Chloe kept eating. “He’s a billionaire. He’s not interested in a temporary assistant.”

“Not yet.” Grandmillie put down her fork and looked at Chloe.

“Fine.” Chloe got up and grabbed her handbag, digging her phone out of it and typing in Nathan Trainor’s name. She chose a basic bio that appeared up-to-date. “Not married. Never has been. That’s kind of weird.”

“Why, dear?” Her grandmother resumed her consumption of the satay.

“Because he’s so—” She’d been about to say “good looking” but decided she didn’t want to give her grandmother any additional ammunition. “—rich.”

“He just hasn’t met the right woman.” Grandmillie looked up. “Until now.”

Chloe smiled at the woman who believed the king of England would be lucky to marry her granddaughter. “You are so sweet.”

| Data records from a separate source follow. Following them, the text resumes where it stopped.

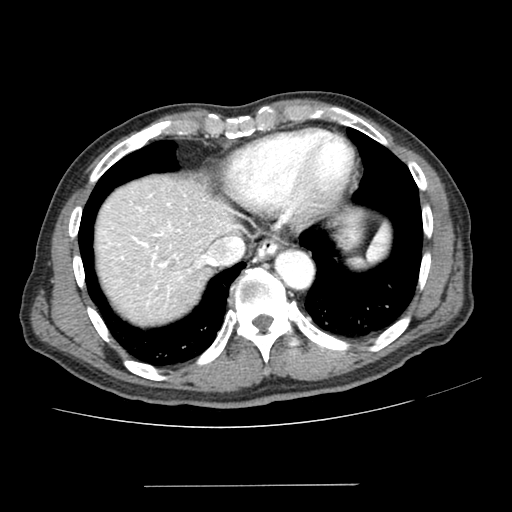
Contrast-enhanced abdominal CT (liver protocol), one axial slice; slice 175 of 187 in the series (ordered by position); one of 2 acquisitions stored at this slice position; soft-tissue window (W 400 / L 40 HU); 2.5 mm slice thickness; 512 × 512 image matrix, field of view 360 × 360 mm. From the clinical record (not read from this slice): diagnosis: hepatocellular carcinoma (patient treated with transarterial chemoembolisation; whether this scan precedes or follows treatment is not stated here); TNM stage (as recorded): Stage-I; Child-Pugh class: A.
Structures marked on this image (semi-automatic segmentation, software-assisted and operator-edited):
- abdominal aorta: bounding box (x1, y1, x2, y2) in pixels: (275, 249, 313, 287)
- liver parenchyma outside the tumour (the mass and vessels are separate outlines, so this box may not span the whole liver): (96, 176, 239, 322)
- mass: (124, 259, 148, 281)
- portal vein: (103, 194, 230, 305)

“Ha! The fellows trying to wheedle another drink out of me at closing time called me things that weren’t anywhere near ‘sweet.’ ”

“Well, I’ll do my best to persuade Nathan Trainor to ask me out to dinner and see if I like him well enough for a second date,” Chloe said, giving up.

“Just be yourself, dear, and he’ll figure it out.”

Chloe wondered how many dates you had to go on to get an expensive bracelet when you broke up. She could sell it and sock the money away in the bank.